DATA EXTRACT ::
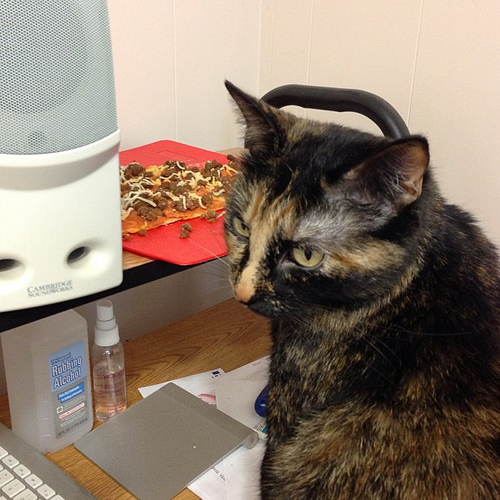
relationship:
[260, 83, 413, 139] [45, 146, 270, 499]
bar on desk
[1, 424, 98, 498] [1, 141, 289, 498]
computer keyboard on desk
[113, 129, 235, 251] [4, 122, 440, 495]
food on desk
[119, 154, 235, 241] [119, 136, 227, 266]
food on plate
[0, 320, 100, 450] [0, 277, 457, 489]
alcohol on desk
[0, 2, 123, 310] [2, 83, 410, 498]
computer speaker on desk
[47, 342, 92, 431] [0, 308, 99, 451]
label on bottle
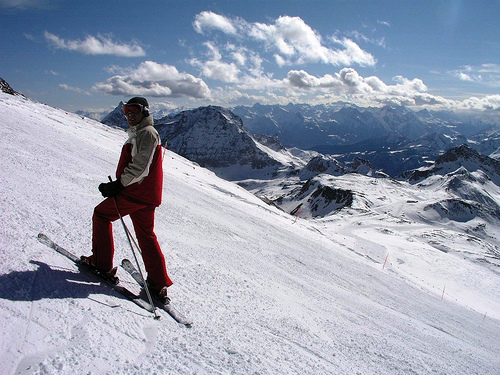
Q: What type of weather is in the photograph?
A: It is cloudy.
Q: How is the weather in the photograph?
A: It is cloudy.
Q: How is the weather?
A: It is cloudy.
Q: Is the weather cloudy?
A: Yes, it is cloudy.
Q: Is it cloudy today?
A: Yes, it is cloudy.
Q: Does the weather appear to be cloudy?
A: Yes, it is cloudy.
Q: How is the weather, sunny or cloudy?
A: It is cloudy.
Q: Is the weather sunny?
A: No, it is cloudy.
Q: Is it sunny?
A: No, it is cloudy.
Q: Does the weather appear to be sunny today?
A: No, it is cloudy.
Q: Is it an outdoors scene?
A: Yes, it is outdoors.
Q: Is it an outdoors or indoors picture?
A: It is outdoors.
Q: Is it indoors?
A: No, it is outdoors.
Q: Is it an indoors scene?
A: No, it is outdoors.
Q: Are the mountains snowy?
A: Yes, the mountains are snowy.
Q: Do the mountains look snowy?
A: Yes, the mountains are snowy.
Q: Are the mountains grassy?
A: No, the mountains are snowy.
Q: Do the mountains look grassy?
A: No, the mountains are snowy.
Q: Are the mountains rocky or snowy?
A: The mountains are snowy.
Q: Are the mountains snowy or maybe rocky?
A: The mountains are snowy.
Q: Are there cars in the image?
A: No, there are no cars.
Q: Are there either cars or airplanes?
A: No, there are no cars or airplanes.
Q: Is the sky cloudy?
A: Yes, the sky is cloudy.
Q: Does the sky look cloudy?
A: Yes, the sky is cloudy.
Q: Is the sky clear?
A: No, the sky is cloudy.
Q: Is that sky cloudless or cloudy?
A: The sky is cloudy.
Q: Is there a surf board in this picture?
A: No, there are no surfboards.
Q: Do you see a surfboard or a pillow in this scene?
A: No, there are no surfboards or pillows.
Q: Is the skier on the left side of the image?
A: Yes, the skier is on the left of the image.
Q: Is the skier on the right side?
A: No, the skier is on the left of the image.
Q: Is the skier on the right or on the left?
A: The skier is on the left of the image.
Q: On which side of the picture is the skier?
A: The skier is on the left of the image.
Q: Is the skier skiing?
A: Yes, the skier is skiing.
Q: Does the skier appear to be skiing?
A: Yes, the skier is skiing.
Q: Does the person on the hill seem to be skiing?
A: Yes, the skier is skiing.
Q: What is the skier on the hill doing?
A: The skier is skiing.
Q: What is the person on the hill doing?
A: The skier is skiing.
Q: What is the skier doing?
A: The skier is skiing.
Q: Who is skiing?
A: The skier is skiing.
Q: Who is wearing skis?
A: The skier is wearing skis.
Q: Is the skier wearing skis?
A: Yes, the skier is wearing skis.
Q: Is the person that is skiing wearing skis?
A: Yes, the skier is wearing skis.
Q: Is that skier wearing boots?
A: No, the skier is wearing skis.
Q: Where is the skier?
A: The skier is on the hill.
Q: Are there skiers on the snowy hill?
A: Yes, there is a skier on the hill.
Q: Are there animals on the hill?
A: No, there is a skier on the hill.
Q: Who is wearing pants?
A: The skier is wearing pants.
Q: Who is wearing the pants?
A: The skier is wearing pants.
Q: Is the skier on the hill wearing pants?
A: Yes, the skier is wearing pants.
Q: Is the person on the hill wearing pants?
A: Yes, the skier is wearing pants.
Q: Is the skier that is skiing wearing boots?
A: No, the skier is wearing pants.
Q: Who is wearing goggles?
A: The skier is wearing goggles.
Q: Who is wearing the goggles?
A: The skier is wearing goggles.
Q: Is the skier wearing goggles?
A: Yes, the skier is wearing goggles.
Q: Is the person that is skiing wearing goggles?
A: Yes, the skier is wearing goggles.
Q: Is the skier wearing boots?
A: No, the skier is wearing goggles.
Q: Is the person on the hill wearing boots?
A: No, the skier is wearing goggles.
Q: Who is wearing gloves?
A: The skier is wearing gloves.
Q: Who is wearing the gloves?
A: The skier is wearing gloves.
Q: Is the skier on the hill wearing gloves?
A: Yes, the skier is wearing gloves.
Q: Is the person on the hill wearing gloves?
A: Yes, the skier is wearing gloves.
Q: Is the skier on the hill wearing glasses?
A: No, the skier is wearing gloves.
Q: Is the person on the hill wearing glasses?
A: No, the skier is wearing gloves.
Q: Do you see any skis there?
A: Yes, there are skis.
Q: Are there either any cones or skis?
A: Yes, there are skis.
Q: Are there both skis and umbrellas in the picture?
A: No, there are skis but no umbrellas.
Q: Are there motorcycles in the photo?
A: No, there are no motorcycles.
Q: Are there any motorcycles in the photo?
A: No, there are no motorcycles.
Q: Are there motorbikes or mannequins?
A: No, there are no motorbikes or mannequins.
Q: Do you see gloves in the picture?
A: Yes, there are gloves.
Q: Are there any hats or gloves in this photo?
A: Yes, there are gloves.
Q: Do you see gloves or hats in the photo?
A: Yes, there are gloves.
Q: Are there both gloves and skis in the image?
A: Yes, there are both gloves and skis.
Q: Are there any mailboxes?
A: No, there are no mailboxes.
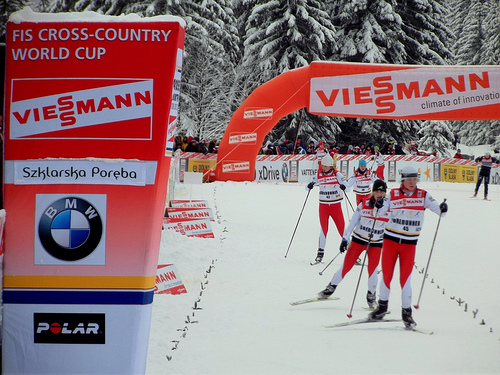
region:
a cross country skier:
[359, 160, 449, 335]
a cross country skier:
[302, 175, 391, 315]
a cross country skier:
[347, 160, 381, 212]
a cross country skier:
[284, 155, 347, 265]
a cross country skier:
[464, 148, 496, 200]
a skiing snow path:
[164, 170, 498, 369]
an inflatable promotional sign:
[205, 56, 498, 176]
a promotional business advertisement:
[10, 73, 155, 145]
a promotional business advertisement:
[5, 161, 148, 186]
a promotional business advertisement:
[33, 189, 103, 260]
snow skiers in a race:
[299, 143, 457, 329]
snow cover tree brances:
[260, 15, 327, 54]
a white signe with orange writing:
[314, 75, 498, 121]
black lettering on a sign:
[24, 162, 141, 186]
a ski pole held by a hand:
[286, 178, 323, 265]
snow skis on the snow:
[331, 308, 401, 331]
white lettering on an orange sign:
[8, 26, 167, 68]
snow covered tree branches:
[189, 83, 215, 125]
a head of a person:
[396, 161, 428, 196]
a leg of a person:
[395, 255, 423, 314]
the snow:
[263, 295, 311, 372]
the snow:
[261, 317, 326, 362]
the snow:
[239, 274, 317, 374]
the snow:
[245, 308, 293, 365]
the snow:
[281, 333, 294, 365]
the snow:
[201, 247, 281, 365]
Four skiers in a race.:
[196, 17, 488, 372]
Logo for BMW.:
[26, 187, 124, 269]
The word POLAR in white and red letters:
[17, 308, 117, 348]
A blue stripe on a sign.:
[6, 285, 160, 308]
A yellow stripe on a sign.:
[1, 270, 161, 295]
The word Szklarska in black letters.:
[16, 159, 97, 183]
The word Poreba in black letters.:
[89, 164, 148, 184]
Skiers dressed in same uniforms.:
[286, 125, 468, 343]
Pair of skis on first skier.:
[323, 297, 446, 349]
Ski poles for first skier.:
[338, 191, 455, 331]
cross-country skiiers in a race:
[300, 148, 450, 339]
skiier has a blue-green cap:
[344, 153, 384, 212]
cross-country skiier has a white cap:
[386, 164, 446, 334]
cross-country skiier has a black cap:
[316, 175, 391, 312]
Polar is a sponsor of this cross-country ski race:
[20, 305, 127, 358]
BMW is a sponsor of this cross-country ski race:
[25, 189, 125, 268]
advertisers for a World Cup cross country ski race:
[3, 44, 165, 373]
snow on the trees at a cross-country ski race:
[185, 45, 497, 147]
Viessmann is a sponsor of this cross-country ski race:
[293, 53, 497, 132]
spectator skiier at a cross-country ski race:
[466, 145, 498, 207]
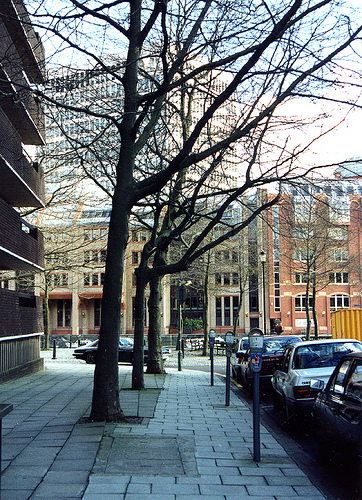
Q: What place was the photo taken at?
A: It was taken at the city.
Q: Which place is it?
A: It is a city.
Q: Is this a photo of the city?
A: Yes, it is showing the city.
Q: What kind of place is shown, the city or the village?
A: It is the city.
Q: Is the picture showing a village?
A: No, the picture is showing a city.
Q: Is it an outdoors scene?
A: Yes, it is outdoors.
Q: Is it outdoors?
A: Yes, it is outdoors.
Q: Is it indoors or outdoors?
A: It is outdoors.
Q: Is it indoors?
A: No, it is outdoors.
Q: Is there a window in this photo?
A: Yes, there are windows.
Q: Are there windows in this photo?
A: Yes, there are windows.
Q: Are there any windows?
A: Yes, there are windows.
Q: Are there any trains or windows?
A: Yes, there are windows.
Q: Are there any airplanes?
A: No, there are no airplanes.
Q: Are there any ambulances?
A: No, there are no ambulances.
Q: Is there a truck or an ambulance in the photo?
A: No, there are no ambulances or trucks.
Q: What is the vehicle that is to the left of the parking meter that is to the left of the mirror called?
A: The vehicle is a car.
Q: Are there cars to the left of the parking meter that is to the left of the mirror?
A: Yes, there is a car to the left of the meter.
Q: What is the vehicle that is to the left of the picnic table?
A: The vehicle is a car.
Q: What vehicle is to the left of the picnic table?
A: The vehicle is a car.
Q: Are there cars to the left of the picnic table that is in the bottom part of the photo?
A: Yes, there is a car to the left of the picnic table.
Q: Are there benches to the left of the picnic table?
A: No, there is a car to the left of the picnic table.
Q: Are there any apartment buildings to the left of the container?
A: Yes, there is an apartment building to the left of the container.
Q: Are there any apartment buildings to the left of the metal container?
A: Yes, there is an apartment building to the left of the container.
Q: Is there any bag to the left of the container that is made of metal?
A: No, there is an apartment building to the left of the container.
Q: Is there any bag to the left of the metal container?
A: No, there is an apartment building to the left of the container.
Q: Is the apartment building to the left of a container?
A: Yes, the apartment building is to the left of a container.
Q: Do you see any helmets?
A: No, there are no helmets.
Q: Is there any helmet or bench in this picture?
A: No, there are no helmets or benches.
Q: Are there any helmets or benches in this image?
A: No, there are no helmets or benches.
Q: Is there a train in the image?
A: No, there are no trains.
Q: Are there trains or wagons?
A: No, there are no trains or wagons.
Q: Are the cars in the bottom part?
A: Yes, the cars are in the bottom of the image.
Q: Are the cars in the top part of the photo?
A: No, the cars are in the bottom of the image.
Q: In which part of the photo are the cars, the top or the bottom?
A: The cars are in the bottom of the image.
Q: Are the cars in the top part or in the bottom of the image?
A: The cars are in the bottom of the image.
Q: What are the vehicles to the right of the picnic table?
A: The vehicles are cars.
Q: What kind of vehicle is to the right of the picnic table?
A: The vehicles are cars.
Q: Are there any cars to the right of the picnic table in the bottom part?
A: Yes, there are cars to the right of the picnic table.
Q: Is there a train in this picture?
A: No, there are no trains.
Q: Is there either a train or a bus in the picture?
A: No, there are no trains or buses.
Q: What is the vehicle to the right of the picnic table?
A: The vehicle is a car.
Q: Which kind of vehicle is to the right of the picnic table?
A: The vehicle is a car.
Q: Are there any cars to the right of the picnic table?
A: Yes, there is a car to the right of the picnic table.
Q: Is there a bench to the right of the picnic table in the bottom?
A: No, there is a car to the right of the picnic table.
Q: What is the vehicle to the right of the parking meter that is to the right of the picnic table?
A: The vehicle is a car.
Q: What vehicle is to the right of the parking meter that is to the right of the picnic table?
A: The vehicle is a car.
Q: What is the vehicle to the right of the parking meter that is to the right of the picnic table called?
A: The vehicle is a car.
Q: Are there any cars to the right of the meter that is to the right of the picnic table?
A: Yes, there is a car to the right of the meter.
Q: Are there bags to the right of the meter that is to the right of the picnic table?
A: No, there is a car to the right of the parking meter.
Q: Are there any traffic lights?
A: No, there are no traffic lights.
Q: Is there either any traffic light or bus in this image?
A: No, there are no traffic lights or buses.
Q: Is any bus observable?
A: No, there are no buses.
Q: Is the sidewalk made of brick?
A: Yes, the sidewalk is made of brick.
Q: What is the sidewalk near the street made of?
A: The sidewalk is made of brick.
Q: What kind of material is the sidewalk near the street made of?
A: The sidewalk is made of brick.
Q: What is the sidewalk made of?
A: The sidewalk is made of brick.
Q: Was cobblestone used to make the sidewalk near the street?
A: No, the sidewalk is made of brick.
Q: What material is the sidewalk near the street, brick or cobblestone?
A: The sidewalk is made of brick.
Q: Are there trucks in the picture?
A: No, there are no trucks.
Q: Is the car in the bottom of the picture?
A: Yes, the car is in the bottom of the image.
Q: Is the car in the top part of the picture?
A: No, the car is in the bottom of the image.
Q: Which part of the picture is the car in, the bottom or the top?
A: The car is in the bottom of the image.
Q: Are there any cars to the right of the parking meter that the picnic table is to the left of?
A: Yes, there is a car to the right of the parking meter.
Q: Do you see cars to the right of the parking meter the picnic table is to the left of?
A: Yes, there is a car to the right of the parking meter.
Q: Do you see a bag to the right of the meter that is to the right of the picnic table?
A: No, there is a car to the right of the meter.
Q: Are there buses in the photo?
A: No, there are no buses.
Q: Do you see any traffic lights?
A: No, there are no traffic lights.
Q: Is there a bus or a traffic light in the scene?
A: No, there are no traffic lights or buses.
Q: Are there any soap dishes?
A: No, there are no soap dishes.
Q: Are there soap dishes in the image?
A: No, there are no soap dishes.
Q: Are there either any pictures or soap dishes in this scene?
A: No, there are no soap dishes or pictures.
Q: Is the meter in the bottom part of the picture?
A: Yes, the meter is in the bottom of the image.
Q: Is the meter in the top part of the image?
A: No, the meter is in the bottom of the image.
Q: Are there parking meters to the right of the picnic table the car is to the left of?
A: Yes, there is a parking meter to the right of the picnic table.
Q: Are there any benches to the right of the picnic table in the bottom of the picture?
A: No, there is a parking meter to the right of the picnic table.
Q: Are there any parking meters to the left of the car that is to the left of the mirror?
A: Yes, there is a parking meter to the left of the car.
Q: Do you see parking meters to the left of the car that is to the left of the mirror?
A: Yes, there is a parking meter to the left of the car.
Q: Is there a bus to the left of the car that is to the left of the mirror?
A: No, there is a parking meter to the left of the car.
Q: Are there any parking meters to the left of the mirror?
A: Yes, there is a parking meter to the left of the mirror.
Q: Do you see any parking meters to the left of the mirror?
A: Yes, there is a parking meter to the left of the mirror.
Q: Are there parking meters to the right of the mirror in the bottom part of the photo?
A: No, the parking meter is to the left of the mirror.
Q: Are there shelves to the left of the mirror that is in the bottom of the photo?
A: No, there is a parking meter to the left of the mirror.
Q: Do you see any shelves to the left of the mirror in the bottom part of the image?
A: No, there is a parking meter to the left of the mirror.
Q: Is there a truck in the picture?
A: No, there are no trucks.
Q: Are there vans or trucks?
A: No, there are no trucks or vans.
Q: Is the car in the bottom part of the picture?
A: Yes, the car is in the bottom of the image.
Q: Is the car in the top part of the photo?
A: No, the car is in the bottom of the image.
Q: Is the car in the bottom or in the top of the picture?
A: The car is in the bottom of the image.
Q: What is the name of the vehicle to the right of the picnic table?
A: The vehicle is a car.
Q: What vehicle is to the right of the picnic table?
A: The vehicle is a car.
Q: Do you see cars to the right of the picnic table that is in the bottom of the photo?
A: Yes, there is a car to the right of the picnic table.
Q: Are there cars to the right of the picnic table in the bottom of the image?
A: Yes, there is a car to the right of the picnic table.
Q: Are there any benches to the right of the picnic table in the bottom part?
A: No, there is a car to the right of the picnic table.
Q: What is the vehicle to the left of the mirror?
A: The vehicle is a car.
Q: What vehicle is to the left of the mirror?
A: The vehicle is a car.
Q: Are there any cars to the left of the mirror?
A: Yes, there is a car to the left of the mirror.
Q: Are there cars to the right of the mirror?
A: No, the car is to the left of the mirror.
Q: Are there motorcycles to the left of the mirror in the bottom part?
A: No, there is a car to the left of the mirror.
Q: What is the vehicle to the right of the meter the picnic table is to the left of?
A: The vehicle is a car.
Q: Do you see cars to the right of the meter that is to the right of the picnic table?
A: Yes, there is a car to the right of the meter.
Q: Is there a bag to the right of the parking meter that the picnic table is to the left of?
A: No, there is a car to the right of the parking meter.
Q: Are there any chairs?
A: No, there are no chairs.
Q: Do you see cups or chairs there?
A: No, there are no chairs or cups.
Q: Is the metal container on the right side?
A: Yes, the container is on the right of the image.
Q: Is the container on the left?
A: No, the container is on the right of the image.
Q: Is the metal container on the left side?
A: No, the container is on the right of the image.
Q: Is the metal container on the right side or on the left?
A: The container is on the right of the image.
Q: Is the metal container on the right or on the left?
A: The container is on the right of the image.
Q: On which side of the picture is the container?
A: The container is on the right of the image.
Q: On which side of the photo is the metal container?
A: The container is on the right of the image.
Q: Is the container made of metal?
A: Yes, the container is made of metal.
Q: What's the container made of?
A: The container is made of metal.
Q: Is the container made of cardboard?
A: No, the container is made of metal.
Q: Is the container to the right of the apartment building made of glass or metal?
A: The container is made of metal.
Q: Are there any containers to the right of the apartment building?
A: Yes, there is a container to the right of the apartment building.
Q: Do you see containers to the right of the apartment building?
A: Yes, there is a container to the right of the apartment building.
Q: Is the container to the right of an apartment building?
A: Yes, the container is to the right of an apartment building.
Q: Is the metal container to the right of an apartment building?
A: Yes, the container is to the right of an apartment building.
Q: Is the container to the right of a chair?
A: No, the container is to the right of an apartment building.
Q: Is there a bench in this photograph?
A: No, there are no benches.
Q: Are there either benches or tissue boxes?
A: No, there are no benches or tissue boxes.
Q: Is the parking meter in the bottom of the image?
A: Yes, the parking meter is in the bottom of the image.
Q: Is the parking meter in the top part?
A: No, the parking meter is in the bottom of the image.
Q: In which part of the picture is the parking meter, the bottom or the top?
A: The parking meter is in the bottom of the image.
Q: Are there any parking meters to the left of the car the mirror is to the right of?
A: Yes, there is a parking meter to the left of the car.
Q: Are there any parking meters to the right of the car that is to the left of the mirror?
A: No, the parking meter is to the left of the car.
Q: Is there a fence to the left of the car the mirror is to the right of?
A: No, there is a parking meter to the left of the car.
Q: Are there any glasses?
A: No, there are no glasses.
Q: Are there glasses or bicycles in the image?
A: No, there are no glasses or bicycles.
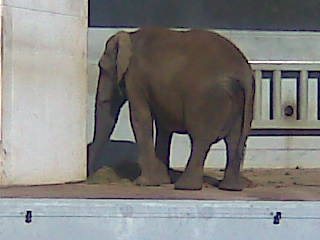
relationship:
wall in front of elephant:
[27, 206, 263, 232] [91, 17, 259, 191]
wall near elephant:
[0, 8, 91, 189] [91, 17, 259, 191]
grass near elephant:
[95, 163, 124, 184] [91, 17, 259, 191]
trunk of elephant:
[86, 71, 124, 170] [91, 17, 259, 191]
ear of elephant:
[115, 30, 131, 83] [91, 17, 259, 191]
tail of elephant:
[236, 72, 253, 162] [91, 17, 259, 191]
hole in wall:
[283, 105, 293, 115] [88, 26, 317, 166]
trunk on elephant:
[86, 68, 127, 178] [91, 17, 259, 191]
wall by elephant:
[3, 3, 91, 185] [91, 17, 259, 191]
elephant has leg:
[91, 17, 259, 191] [129, 107, 170, 185]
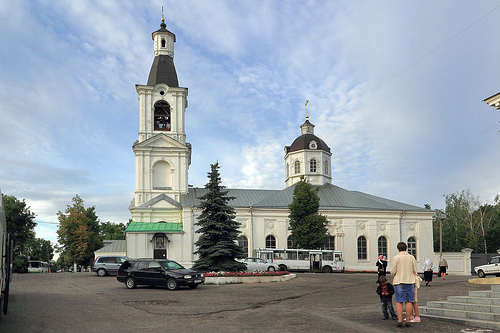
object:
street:
[12, 272, 99, 332]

PROBLEM STATEMENT :: Switch "lettering" to "writing" in the lines starting with the line that contains "black lettering on" and going on through the line that contains "[17, 308, 117, 348]". Give back only those lines, with nothing else changed.

SOLUTION ::
black writing on a sign:
[24, 162, 141, 186]
a ski pole held by a hand:
[286, 178, 323, 265]
snow skis on the snow:
[331, 308, 401, 331]
white writing on an orange sign:
[8, 26, 167, 68]
snow covered tree branches:
[189, 83, 215, 125]
a head of a person:
[396, 161, 428, 196]
a leg of a person:
[395, 255, 423, 314]
the snow:
[263, 295, 311, 372]
the snow:
[261, 317, 326, 362]
the snow:
[239, 274, 317, 374]
the snow:
[245, 308, 293, 365]
the snow:
[281, 333, 294, 365]
the snow:
[201, 247, 281, 365]
Four skiers in a race.:
[196, 17, 488, 372]
Logo for BMW.:
[26, 187, 124, 269]
The word POLAR in white and red letters:
[17, 308, 117, 348]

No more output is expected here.